Tidak semua kesejahteraan guru di Surabaya terjamin, bahkan meningkat seiring keberadaan tunjangan profesi pendidik (TPP).
Buktinya masih banyak gaji guru, terutama guru tidak tetap (GTT),
yang penghasilannya jauh di bawah upah minimum kabupaten/kota (UMK).
Kondisi ini bisa menurunkan kualitas kinerja. Latar belakang pendidikan
mereka sarjana strata 1 (S-1), tapi nominal gaji mereka kalah dengan
buruh pabrik yang tamatan SMA dan SMP.
Kenyataan ini tidak sesuai dengan Perda Surabaya Nomor 16/2012
tentang Penyelenggaraan Pendidikan. Payung hukum yang disepakati
eksekutif dan legislatif ini mengamanatkan gaji GTT minimal sesuai
dengan UMK. Faktanya, gaji mereka yang ikut andil mencerdaskan generasi
bangsa dibayar murah.
Fatih Rahmad, guru Pendidikan Agama Islam (PAI); Dimas Anggara, guru
olahraga; dan Moch Saifudin, guru PAI dan Pramuka, yang sekarang
ditempatkan di tata usaha adalah tiga dari sekian banyak GTT di Kota
Pahlawan gajinya belum sesuai dengan UMK. Ketiganya selama ini bekerja
di SDN Kalirungkut I/264 Surabaya.
“Saya menjadi GTT sejak tahun 2011, Dimas Anggara sejak 2011, dan
Moch Saifudin sejak 2009,” tutur Fatih Rahmad, kemarin. Fatih yang
tinggal di Kelurahan Wonorejo, Kecamatan Rungkut, ini setiap bulan
menerima gaji Rp1 juta. Sementara UMK Surabaya tahun 2015 Rp2.710.000.

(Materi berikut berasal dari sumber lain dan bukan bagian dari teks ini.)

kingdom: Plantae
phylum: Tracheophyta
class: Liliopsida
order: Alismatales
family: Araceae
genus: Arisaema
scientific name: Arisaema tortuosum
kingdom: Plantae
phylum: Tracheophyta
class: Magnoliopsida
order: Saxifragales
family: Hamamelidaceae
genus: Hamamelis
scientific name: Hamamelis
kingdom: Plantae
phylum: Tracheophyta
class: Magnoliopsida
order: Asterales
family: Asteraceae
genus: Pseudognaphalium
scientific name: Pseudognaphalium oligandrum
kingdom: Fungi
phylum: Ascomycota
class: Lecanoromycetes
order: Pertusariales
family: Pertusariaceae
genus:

“Hingga 2013, gaji yang saya terima Rp500.000. Mulai sekitar Maret 2014,
gaji bulanan naik menjadi Rp1 juta. Meski naik 100%, namun tetap jauh
di bawah nilai UMK,” kata Fatih.
Alumni Fakultas Tarbiyah Institut Agama Islam Negeri (sekarang
Universitas Islam Negeri Surabaya) ini mengaku bingung atas rendahnya
UMK yang diterima melalui sekolah.
“Padahal saat kepala sekolah masih dijabat orang lama, Pak Ishak,
membuat usulan kenaikan gaji saya, Saifudin dan Dimas pada Januari 2014.
Bahkan usulan itu sudah direspons Dinas Pendidikan (Dindik) Surabaya.
Dinas mengeluarkan SK bahwa gaji saya dan dua teman lainnya di SDN
Kalirungkut I adalah Rp2,2 juta. SK yang ditandatangani Bu Eko (Eko
Prasetyoningsih, Kabid Dikdas) sempat saya lihat,” ujarnya.
Perbedaan nominal gaji yang menjadi haknya sebagaimana dituangkan
pada SK dengan kenyataan yang diterima, Fatih mengaku bingung. “Ini
kesalahannya ada pada siapa,” ujarnya bingung. Dia mengaku dalam
seminggu sudah mengajar lebih dari 24 jam, bahkan lebih.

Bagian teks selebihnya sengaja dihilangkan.